## Extracted data
__________________________________________________

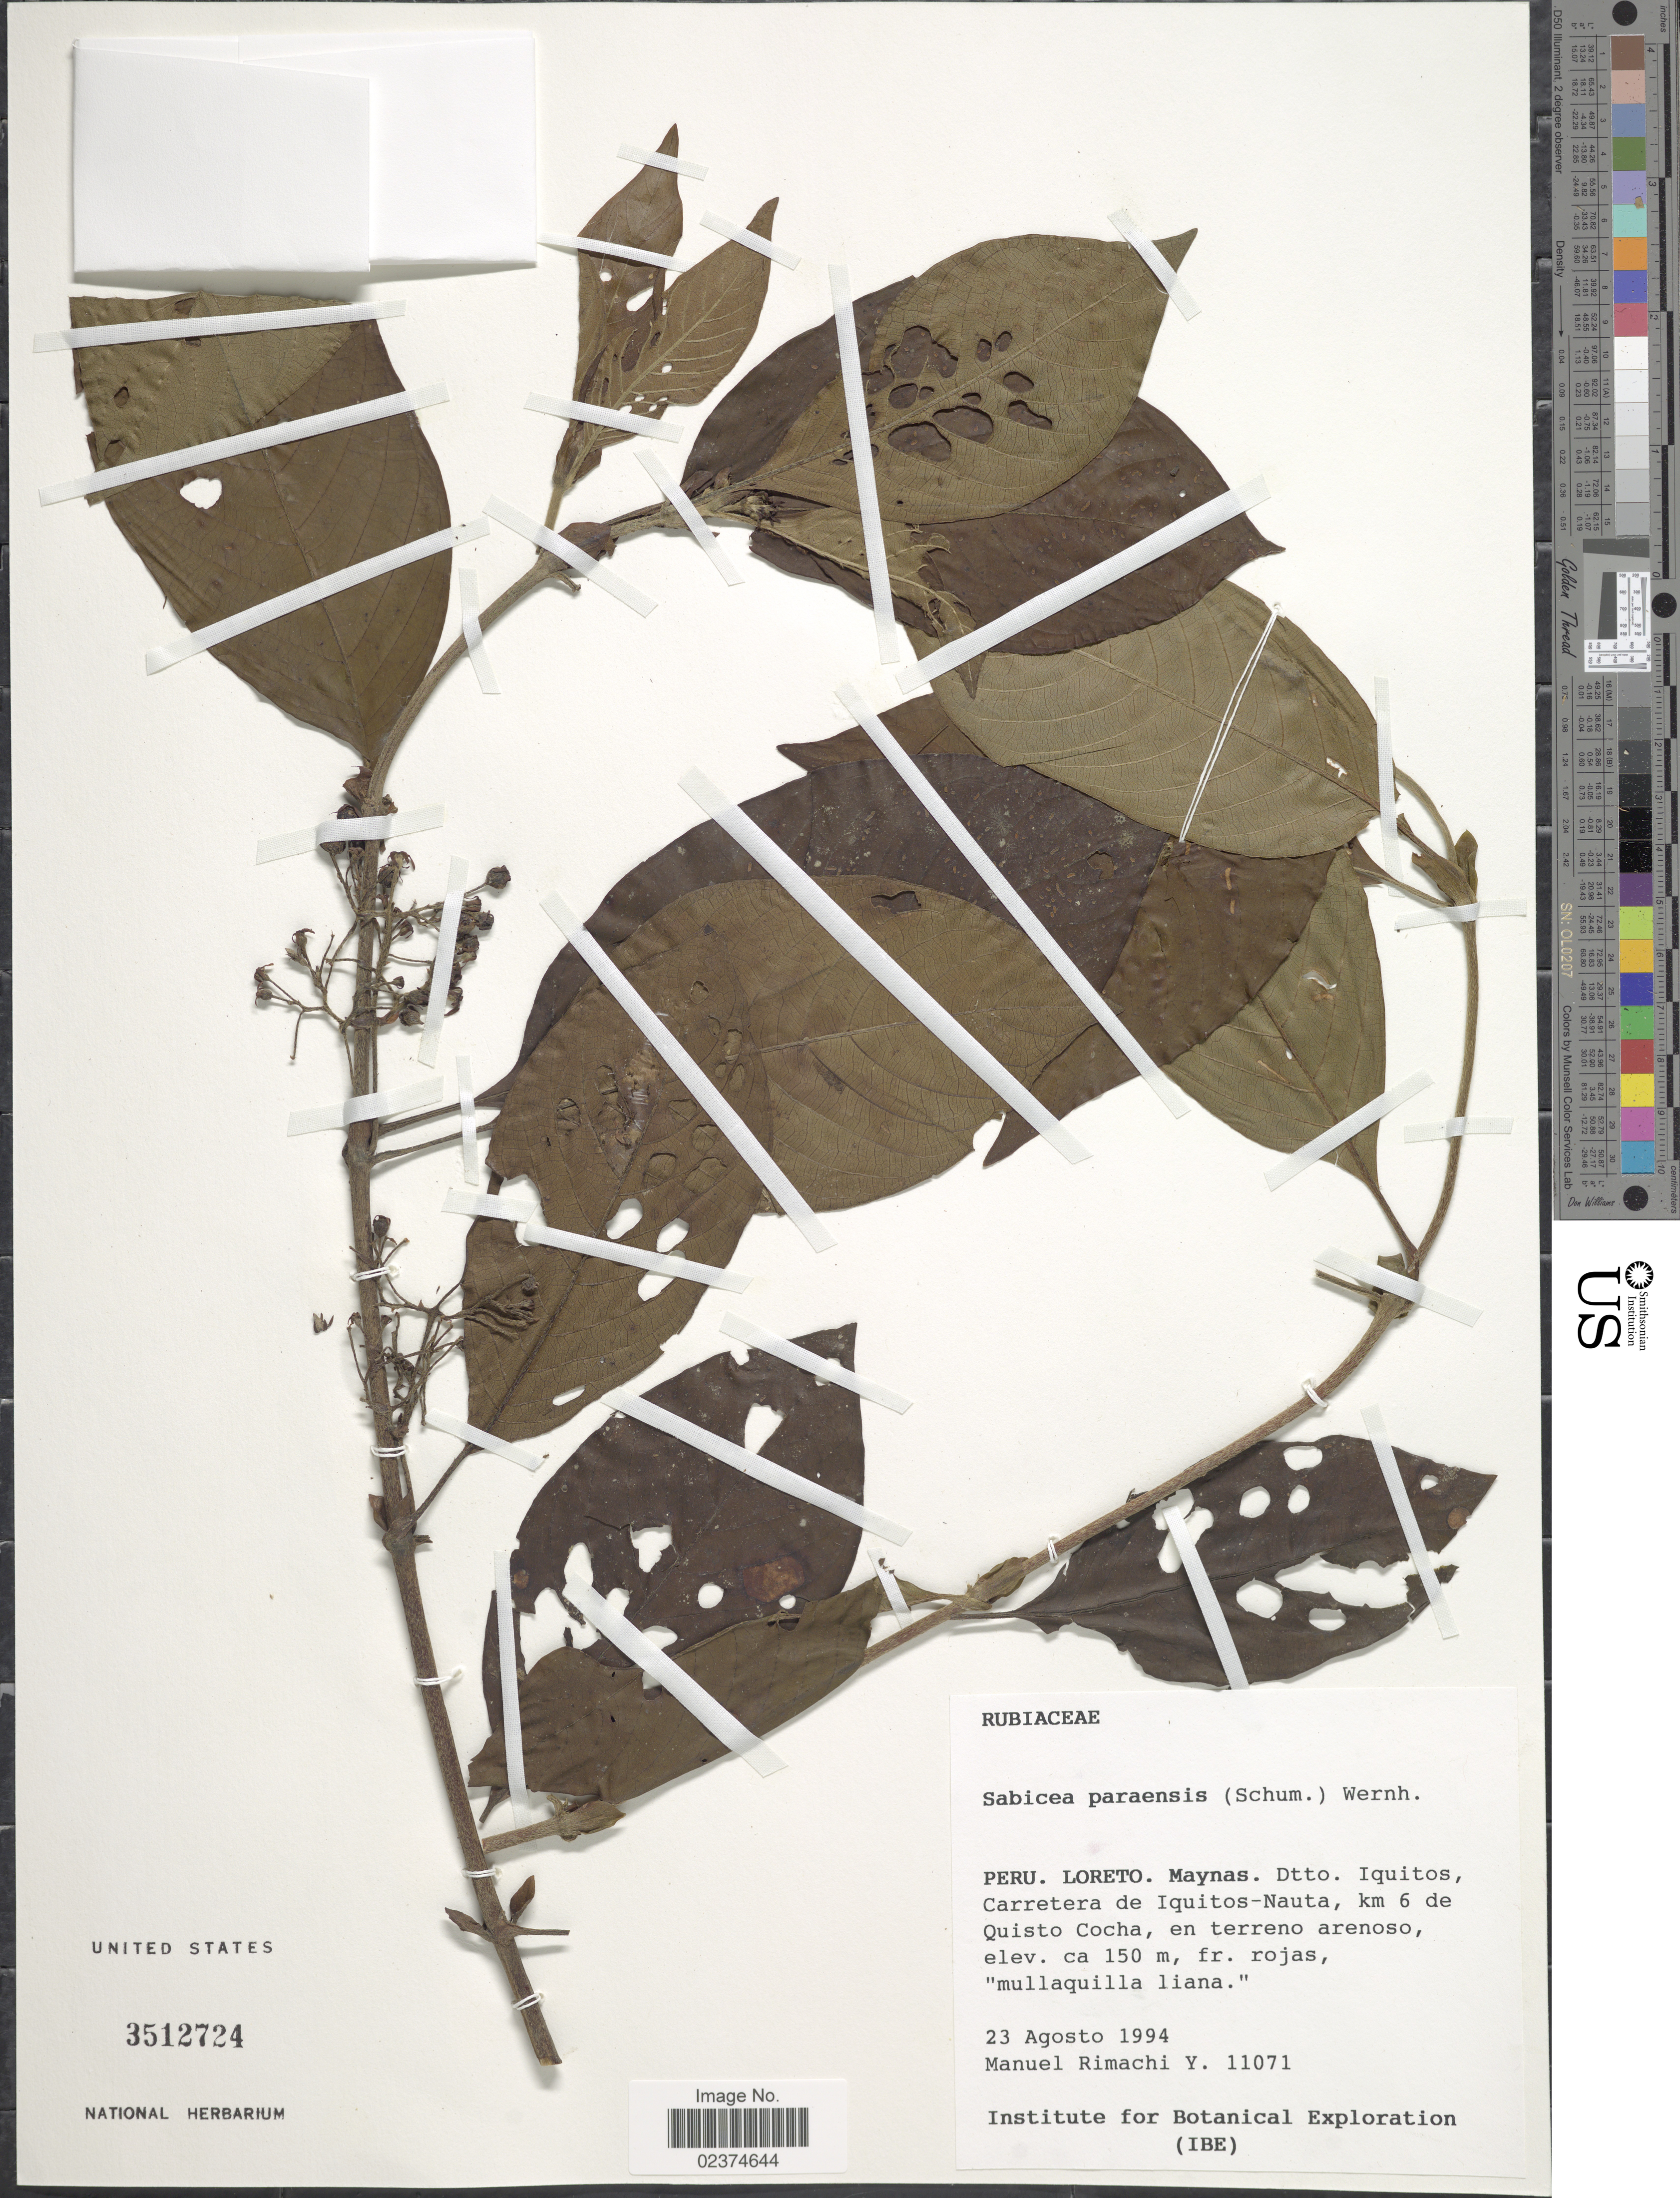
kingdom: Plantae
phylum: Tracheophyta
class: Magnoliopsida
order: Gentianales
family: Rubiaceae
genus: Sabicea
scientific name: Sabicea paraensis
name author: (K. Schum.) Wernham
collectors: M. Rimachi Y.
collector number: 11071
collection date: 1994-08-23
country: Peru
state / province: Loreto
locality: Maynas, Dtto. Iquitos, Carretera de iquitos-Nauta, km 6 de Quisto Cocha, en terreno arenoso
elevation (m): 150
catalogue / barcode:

__________________________________________________

## The request
Turn the lines above, from the one containing "collection date: 1994-08-23" through the last line, into a numbered list, leaving out any blank lines.

## Response to this exercise
1. collection date: 1994-08-23
2. country: Peru
3. state / province: Loreto
4. locality: Maynas, Dtto. Iquitos, Carretera de iquitos-Nauta, km 6 de Quisto Cocha, en terreno arenoso
5. elevation (m): 150
6. catalogue / barcode:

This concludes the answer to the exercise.